PROMPT:
Each line of the records below that includes "money" adds one to the count; state the final count by itself.

GIVEN RECORDS:

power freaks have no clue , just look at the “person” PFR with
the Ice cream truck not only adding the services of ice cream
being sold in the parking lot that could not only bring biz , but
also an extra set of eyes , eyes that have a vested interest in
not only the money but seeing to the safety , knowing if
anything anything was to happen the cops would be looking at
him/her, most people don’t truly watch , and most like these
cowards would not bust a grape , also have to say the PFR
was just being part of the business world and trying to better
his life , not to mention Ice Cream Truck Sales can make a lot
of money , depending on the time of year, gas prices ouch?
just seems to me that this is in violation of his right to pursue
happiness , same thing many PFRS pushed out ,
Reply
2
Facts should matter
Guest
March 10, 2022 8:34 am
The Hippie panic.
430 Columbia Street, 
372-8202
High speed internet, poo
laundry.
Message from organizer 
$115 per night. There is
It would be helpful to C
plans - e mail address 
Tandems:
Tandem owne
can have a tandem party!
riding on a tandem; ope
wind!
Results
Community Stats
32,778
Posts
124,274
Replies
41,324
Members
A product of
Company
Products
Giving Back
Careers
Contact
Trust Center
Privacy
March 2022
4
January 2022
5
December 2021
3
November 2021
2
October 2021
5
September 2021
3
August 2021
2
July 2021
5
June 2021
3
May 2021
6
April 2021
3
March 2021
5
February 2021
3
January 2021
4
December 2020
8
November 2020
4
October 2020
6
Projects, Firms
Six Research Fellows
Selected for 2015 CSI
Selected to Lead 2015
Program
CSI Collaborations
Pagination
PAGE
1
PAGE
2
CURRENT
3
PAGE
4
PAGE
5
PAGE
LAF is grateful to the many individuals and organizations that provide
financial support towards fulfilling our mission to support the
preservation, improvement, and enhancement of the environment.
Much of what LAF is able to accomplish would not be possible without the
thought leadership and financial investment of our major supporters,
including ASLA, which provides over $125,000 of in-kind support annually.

SOLUTION FOR THIS TASK:
2